[Start of Attachment]

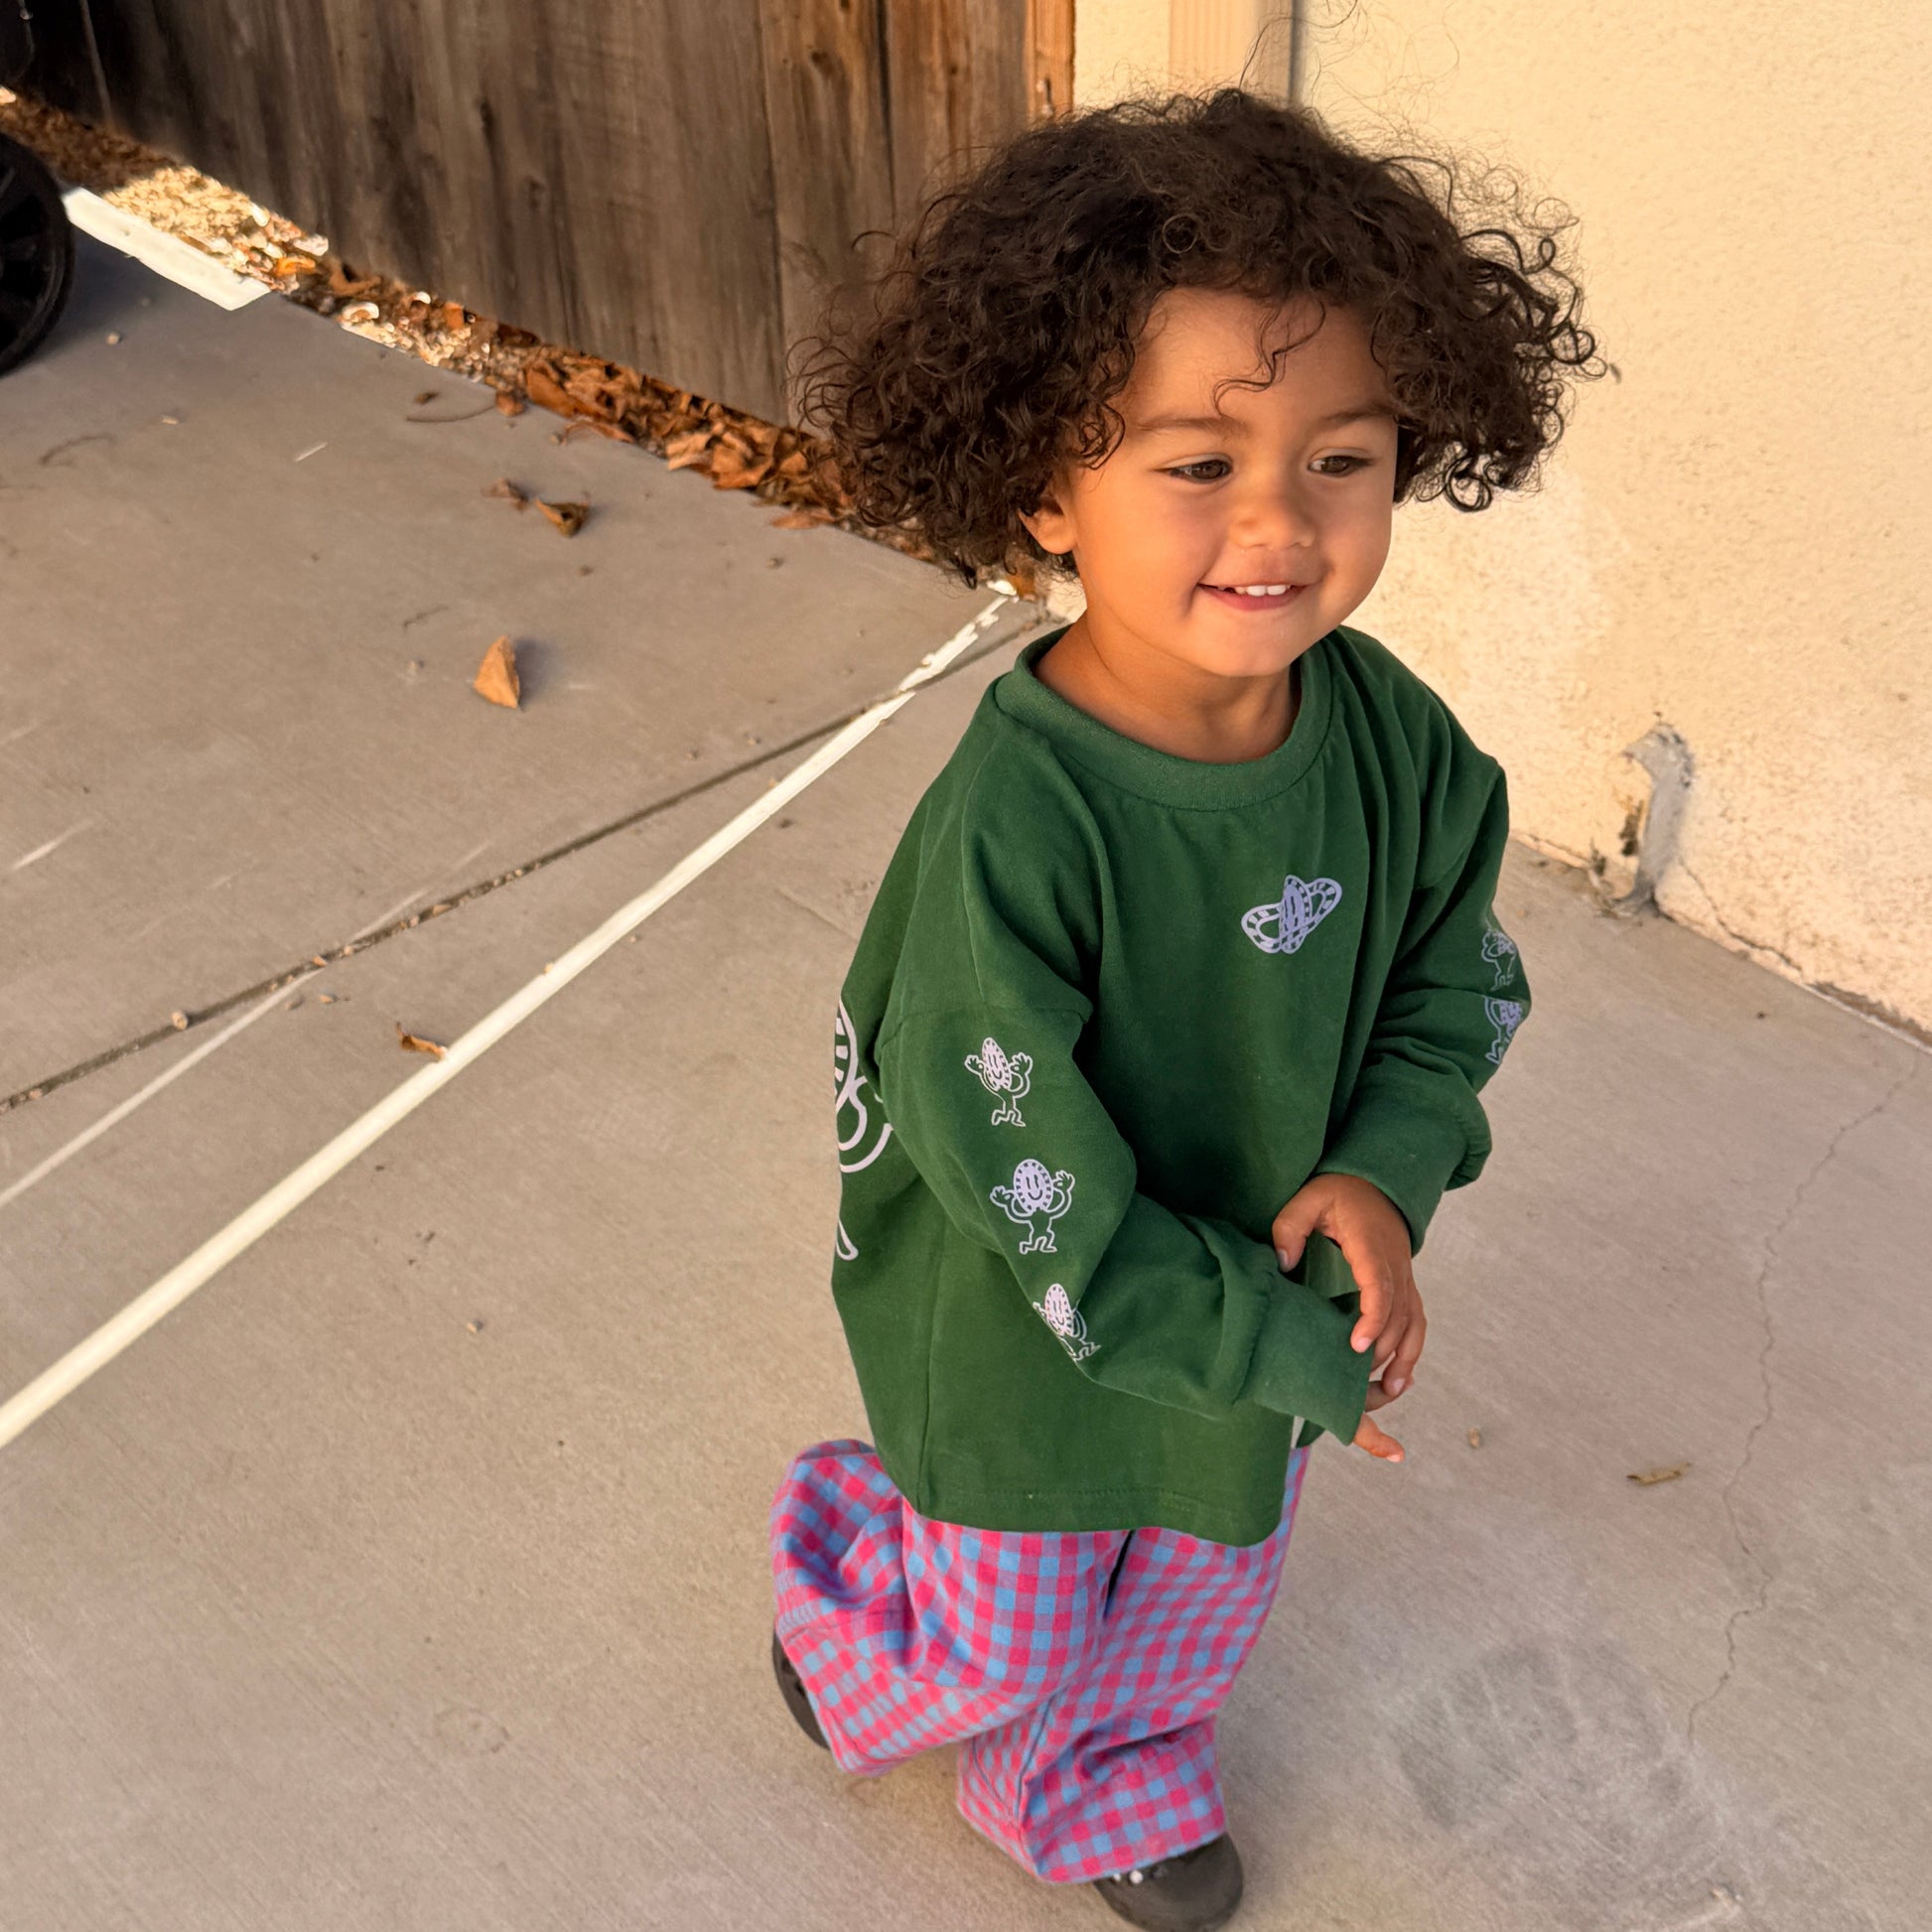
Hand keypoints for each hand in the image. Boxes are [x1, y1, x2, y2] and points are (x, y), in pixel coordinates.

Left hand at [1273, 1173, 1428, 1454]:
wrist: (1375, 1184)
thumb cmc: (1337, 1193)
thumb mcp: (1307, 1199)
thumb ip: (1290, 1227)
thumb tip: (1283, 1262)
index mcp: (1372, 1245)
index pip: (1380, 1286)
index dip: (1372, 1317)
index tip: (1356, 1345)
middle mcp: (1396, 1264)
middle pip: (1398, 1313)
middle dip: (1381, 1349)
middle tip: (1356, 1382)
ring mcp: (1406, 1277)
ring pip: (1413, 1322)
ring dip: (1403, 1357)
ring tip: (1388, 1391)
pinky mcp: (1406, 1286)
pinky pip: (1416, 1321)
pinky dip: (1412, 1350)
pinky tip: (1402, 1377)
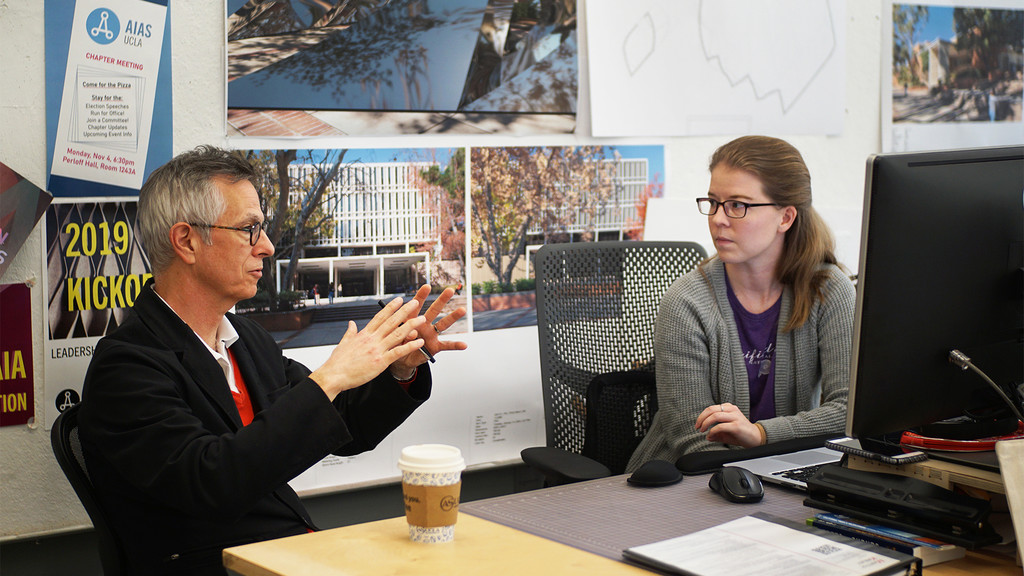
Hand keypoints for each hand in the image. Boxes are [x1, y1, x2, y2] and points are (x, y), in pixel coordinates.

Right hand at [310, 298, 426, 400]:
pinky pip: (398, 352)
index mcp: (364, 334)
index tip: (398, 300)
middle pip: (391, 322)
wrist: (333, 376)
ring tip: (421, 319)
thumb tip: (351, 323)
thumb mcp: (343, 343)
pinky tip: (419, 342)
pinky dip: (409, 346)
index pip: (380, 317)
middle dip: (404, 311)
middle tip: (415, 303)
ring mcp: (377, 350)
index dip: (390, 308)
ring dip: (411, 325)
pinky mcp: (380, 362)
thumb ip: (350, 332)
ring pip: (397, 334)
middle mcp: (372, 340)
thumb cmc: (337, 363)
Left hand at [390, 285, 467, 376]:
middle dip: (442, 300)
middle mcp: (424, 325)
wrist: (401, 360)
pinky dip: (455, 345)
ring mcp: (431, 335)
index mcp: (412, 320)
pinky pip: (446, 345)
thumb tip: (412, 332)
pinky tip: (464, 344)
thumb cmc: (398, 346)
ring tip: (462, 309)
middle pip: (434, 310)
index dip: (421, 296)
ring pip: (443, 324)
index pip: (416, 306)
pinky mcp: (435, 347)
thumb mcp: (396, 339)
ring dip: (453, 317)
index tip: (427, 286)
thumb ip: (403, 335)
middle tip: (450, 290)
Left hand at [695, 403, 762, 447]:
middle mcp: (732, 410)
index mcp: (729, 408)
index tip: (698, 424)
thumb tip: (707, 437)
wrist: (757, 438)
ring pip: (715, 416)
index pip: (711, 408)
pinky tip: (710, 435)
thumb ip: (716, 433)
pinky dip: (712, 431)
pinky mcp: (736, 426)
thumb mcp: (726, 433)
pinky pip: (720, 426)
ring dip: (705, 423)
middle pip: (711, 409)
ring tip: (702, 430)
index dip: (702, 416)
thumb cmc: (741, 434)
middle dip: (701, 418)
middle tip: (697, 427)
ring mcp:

[End of Attachment]

*About this task*:
Return all records exactly as they stand above, except for pictures.

*Answer box*:
Hand keypoints for each hand in the image. Boxes are [x1, y1, x2, y2] and points are (x, y), in pixel coordinates.

Left hand at [1273, 1173, 1428, 1454]:
wrist: (1375, 1184)
thumb cmc: (1337, 1193)
thumb mcp: (1307, 1199)
thumb ip: (1290, 1227)
thumb tip: (1283, 1262)
index mcp: (1372, 1245)
index pip: (1380, 1286)
index dip: (1372, 1317)
index tip: (1356, 1345)
middle mcp: (1396, 1264)
middle pip: (1398, 1313)
middle dip: (1381, 1349)
middle tip: (1356, 1382)
ring mcp: (1406, 1277)
ring pip: (1413, 1322)
ring dip: (1403, 1357)
ring tip: (1388, 1391)
pinky mcp: (1406, 1286)
pinky pip: (1416, 1321)
pinky dip: (1412, 1350)
pinky tip: (1402, 1377)
Hand keypoints for each hand in the image. Boxes are [x1, y1, x2, y2] and points are (x, y), in pixel coordinates.

Right hand at [310, 298, 426, 400]:
pinky pip: (398, 352)
index mcp: (364, 334)
index tip: (398, 300)
middle pip: (391, 322)
wrist: (333, 376)
ring tip: (421, 319)
thumb tip: (351, 323)
thumb mcp: (343, 343)
pinky tip: (419, 342)
pinky dip: (409, 346)
index pip: (380, 317)
middle dip: (404, 311)
middle tip: (415, 303)
ring mcp: (377, 350)
index dip: (390, 308)
ring dip: (411, 325)
pinky mcp: (380, 362)
thumb ip: (350, 332)
ring pip: (397, 334)
middle mcp: (372, 340)
thumb cmc: (337, 363)
Left hand at [390, 285, 467, 376]:
middle dip: (442, 300)
middle mcp: (424, 325)
wrist: (401, 360)
pinky dip: (455, 345)
ring mcp: (431, 335)
index mcp: (412, 320)
pinky pip: (446, 345)
thumb tip: (412, 332)
pinky tip: (464, 344)
thumb cmc: (398, 346)
ring tip: (462, 309)
middle pip: (434, 310)
index dip: (421, 296)
ring pip: (443, 324)
index pip: (416, 306)
pinky mcp: (435, 347)
thumb mcp: (396, 339)
ring dip: (453, 317)
index tip: (427, 286)
thumb ip: (403, 335)
middle tip: (450, 290)
Left hand at [695, 403, 762, 447]:
middle mcp: (732, 410)
index mcp: (729, 408)
index tip: (698, 424)
thumb tip: (707, 437)
wrist: (757, 438)
ring pip: (715, 416)
index pip: (711, 408)
pinky tip: (710, 435)
thumb ip: (716, 433)
pinky dip: (712, 431)
pinky mcp: (736, 426)
thumb mcp: (726, 433)
pinky pip: (720, 426)
ring dip: (705, 423)
middle pip: (711, 409)
ring tip: (702, 430)
index dip: (702, 416)
thumb cmc: (741, 434)
middle dip: (701, 418)
middle tip: (697, 427)
ring mcp:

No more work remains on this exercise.